+++ Brano citato

Politica

Sofri ospite d’onore del sindaco al Palio di Siena

Stefano Zurlo

da Milano

C’è un ministro, Carlo Giovanardi, che si affaccia defilato da uno dei balconi di Piazza del Campo. E c’è Adriano Sofri che si affaccia alla finestra d’onore del Palazzo Pubblico, sede del Comune di Siena. Il Palio dell’Assunta è anche questo. I cavalli, le curve mozzafiato, un ribollire di passioni e dall’alto dei palazzi medioevali l’ostinarsi a non riconoscere, sul piano delle forme, la nostra storia. Sofri e la moglie Randi vengono ricevuti dal sindaco Maurizio Cenni e dall’ex vicepresidente del Parlamento europeo Roberto Barzanti. Poi, il primo cittadino rompe gli indugi e, mentre la piazza si riempie dei colori della festa e della contesa, dichiara alla agenzie: «Siamo felici di avere Sofri nostro ospite».
Dal suo balcone laterale, Giovanardi osserva: «Il ministro è qui come privato cittadino, Sofri come ospite ufficiale. Ma la mia non è una polemica, è solo una constatazione». La piccola lista delle personalità coccolate dal municipio è presto detta: Sofri e signora, l’ambasciatore d’Italia a Cuba Elio Menzione, l’allenatore del Siena Luigi De Canio, l’artista spagnolo Manolo Valdes, che ha realizzato il Palio. A rappresentare Roma, il sottosegretario alle Attività produttive Battista Caligiuri.

++++++

▶ Serie di esercizi:
1. Rispondi in base all'articolo sul Palio di Siena:
(a) Chi ha realizzato il Palio?
(b) Da quale finestra si affaccia Adriano Sofri?
(c) Chi rappresenta Roma?
2. Trascrivi senza modifiche il passo dell'articolo sul Palio di Siena che comincia con le parole "Dal suo balcone" e termina dopo "produttive Battista Caligiuri.".
I record non hanno alcun ruolo in questo lavoro.

+++ Dati riportati

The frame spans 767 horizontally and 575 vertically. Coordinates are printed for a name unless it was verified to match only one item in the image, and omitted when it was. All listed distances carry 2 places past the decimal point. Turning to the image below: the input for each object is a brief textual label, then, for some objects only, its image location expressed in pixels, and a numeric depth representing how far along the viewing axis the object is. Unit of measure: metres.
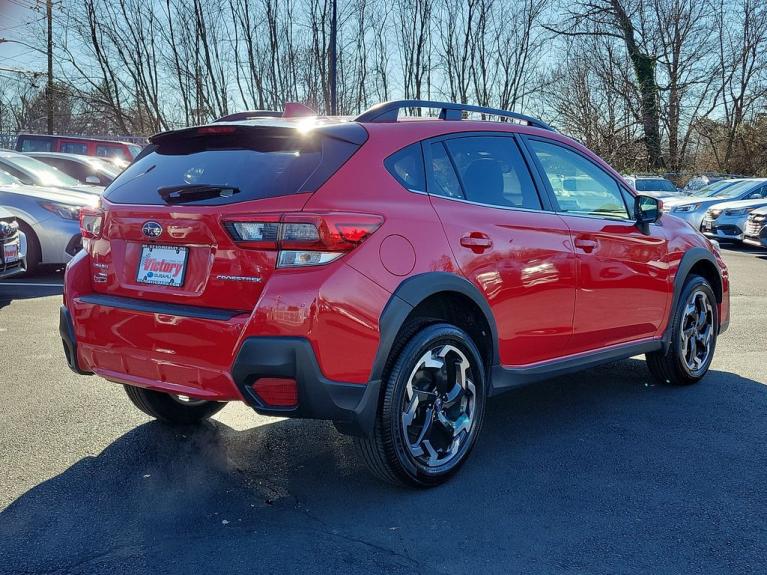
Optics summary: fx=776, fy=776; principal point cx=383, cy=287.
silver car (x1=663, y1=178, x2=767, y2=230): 17.59
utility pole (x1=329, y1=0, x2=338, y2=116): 21.76
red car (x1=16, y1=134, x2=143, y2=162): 21.33
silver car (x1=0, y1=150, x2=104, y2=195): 11.65
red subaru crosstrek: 3.02
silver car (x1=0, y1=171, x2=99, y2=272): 10.13
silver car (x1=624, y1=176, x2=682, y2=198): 22.16
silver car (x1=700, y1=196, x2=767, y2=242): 16.09
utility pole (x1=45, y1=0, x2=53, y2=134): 29.61
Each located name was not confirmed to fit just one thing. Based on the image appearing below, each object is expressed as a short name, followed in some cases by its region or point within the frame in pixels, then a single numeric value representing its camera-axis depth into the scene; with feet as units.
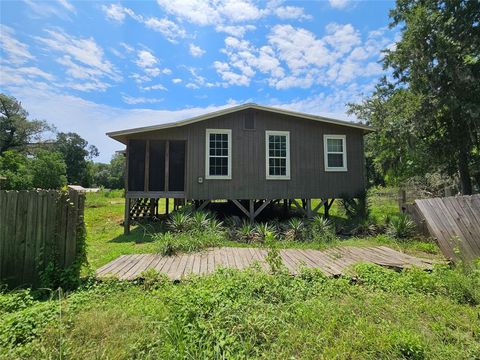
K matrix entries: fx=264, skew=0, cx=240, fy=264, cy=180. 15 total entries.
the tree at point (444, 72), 37.11
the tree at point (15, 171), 80.74
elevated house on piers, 32.94
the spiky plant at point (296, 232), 26.78
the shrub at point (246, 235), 26.16
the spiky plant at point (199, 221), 26.91
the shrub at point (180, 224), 26.81
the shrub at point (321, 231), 25.43
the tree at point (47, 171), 88.33
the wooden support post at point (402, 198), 34.82
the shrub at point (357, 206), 34.91
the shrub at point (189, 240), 20.57
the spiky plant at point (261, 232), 26.09
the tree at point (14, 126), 116.88
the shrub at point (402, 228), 26.09
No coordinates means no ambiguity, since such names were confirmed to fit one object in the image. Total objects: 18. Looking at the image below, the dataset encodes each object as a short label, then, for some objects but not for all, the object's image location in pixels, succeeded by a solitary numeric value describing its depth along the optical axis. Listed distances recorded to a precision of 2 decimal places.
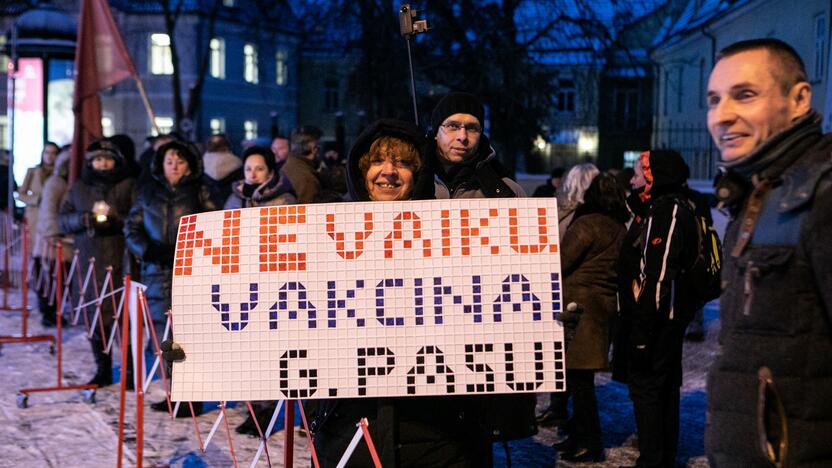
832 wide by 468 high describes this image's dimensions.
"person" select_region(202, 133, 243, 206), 9.88
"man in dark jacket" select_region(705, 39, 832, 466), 2.50
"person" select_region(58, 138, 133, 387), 9.41
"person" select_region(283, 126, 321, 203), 9.49
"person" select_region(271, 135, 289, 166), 11.65
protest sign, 3.14
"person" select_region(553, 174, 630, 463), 7.11
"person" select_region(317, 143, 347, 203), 9.45
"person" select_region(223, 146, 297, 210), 7.67
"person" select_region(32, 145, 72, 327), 12.21
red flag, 12.40
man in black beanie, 5.57
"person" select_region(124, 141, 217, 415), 8.16
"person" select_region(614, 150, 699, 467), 6.29
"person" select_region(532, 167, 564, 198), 13.63
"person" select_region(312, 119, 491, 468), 3.40
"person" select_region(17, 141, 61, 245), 15.27
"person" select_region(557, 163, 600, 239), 7.53
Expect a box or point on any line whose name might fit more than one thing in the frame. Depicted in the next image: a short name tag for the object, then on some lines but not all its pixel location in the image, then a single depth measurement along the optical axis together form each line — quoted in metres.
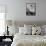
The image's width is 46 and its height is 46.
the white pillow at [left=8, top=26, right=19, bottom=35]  2.60
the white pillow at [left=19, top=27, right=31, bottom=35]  2.34
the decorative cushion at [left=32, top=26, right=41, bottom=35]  2.31
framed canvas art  2.59
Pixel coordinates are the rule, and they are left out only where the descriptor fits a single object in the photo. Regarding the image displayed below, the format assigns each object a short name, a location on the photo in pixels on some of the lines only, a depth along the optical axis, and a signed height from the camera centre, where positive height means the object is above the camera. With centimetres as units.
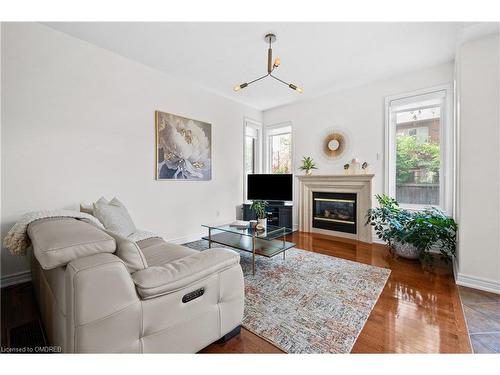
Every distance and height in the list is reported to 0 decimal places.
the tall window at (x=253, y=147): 525 +88
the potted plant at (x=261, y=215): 302 -42
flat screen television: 467 -6
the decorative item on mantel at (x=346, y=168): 417 +29
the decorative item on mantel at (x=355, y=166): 407 +32
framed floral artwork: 351 +59
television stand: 469 -61
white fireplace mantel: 395 -14
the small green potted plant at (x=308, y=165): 462 +38
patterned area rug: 156 -103
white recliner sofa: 97 -55
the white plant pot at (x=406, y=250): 303 -88
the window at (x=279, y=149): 525 +83
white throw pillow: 224 -33
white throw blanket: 172 -38
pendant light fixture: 240 +164
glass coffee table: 271 -74
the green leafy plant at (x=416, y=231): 275 -58
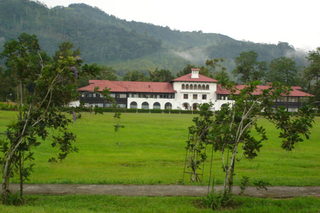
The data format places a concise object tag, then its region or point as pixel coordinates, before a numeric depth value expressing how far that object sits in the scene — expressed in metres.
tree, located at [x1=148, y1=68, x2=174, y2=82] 81.59
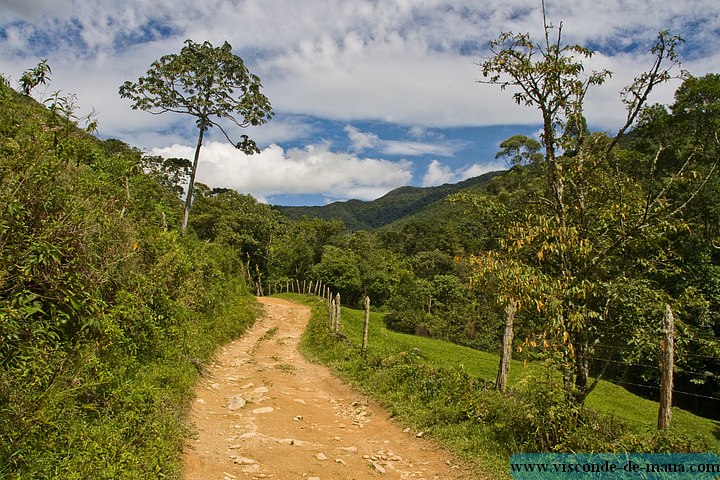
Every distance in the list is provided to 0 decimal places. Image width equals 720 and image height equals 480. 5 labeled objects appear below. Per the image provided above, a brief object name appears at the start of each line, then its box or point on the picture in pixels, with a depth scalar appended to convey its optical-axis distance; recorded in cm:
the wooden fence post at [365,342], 1346
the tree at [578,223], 570
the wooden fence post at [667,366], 618
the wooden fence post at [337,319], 1695
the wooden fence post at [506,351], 1042
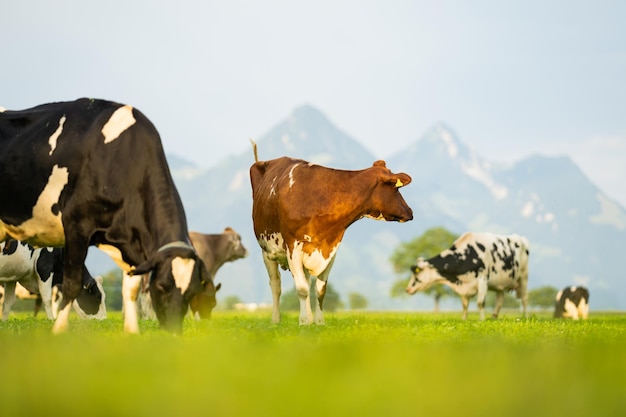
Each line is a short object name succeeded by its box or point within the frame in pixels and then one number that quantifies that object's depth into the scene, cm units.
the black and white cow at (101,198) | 1062
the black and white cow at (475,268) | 2834
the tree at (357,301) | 12731
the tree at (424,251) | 7956
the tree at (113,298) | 7625
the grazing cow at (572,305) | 3844
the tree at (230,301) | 13088
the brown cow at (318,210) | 1639
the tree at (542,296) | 10594
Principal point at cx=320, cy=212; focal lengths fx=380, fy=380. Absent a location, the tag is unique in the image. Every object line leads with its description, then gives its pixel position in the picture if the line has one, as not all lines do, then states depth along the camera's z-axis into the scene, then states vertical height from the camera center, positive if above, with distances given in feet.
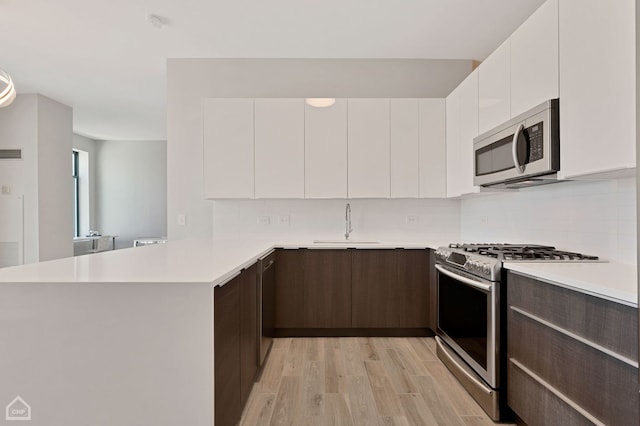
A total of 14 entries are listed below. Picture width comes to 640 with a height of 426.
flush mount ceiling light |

++++++

▶ Risultati per esercizio:
1.
(a) L'artista spagnolo Manolo Valdes.
(b) Dalla finestra d'onore del Palazzo Pubblico, sede del Comune di Siena.
(c) Il sottosegretario alle Attività produttive Battista Caligiuri.

2.
Dal suo balcone laterale, Giovanardi osserva: «Il ministro è qui come privato cittadino, Sofri come ospite ufficiale. Ma la mia non è una polemica, è solo una constatazione». La piccola lista delle personalità coccolate dal municipio è presto detta: Sofri e signora, l’ambasciatore d’Italia a Cuba Elio Menzione, l’allenatore del Siena Luigi De Canio, l’artista spagnolo Manolo Valdes, che ha realizzato il Palio. A rappresentare Roma, il sottosegretario alle Attività produttive Battista Caligiuri.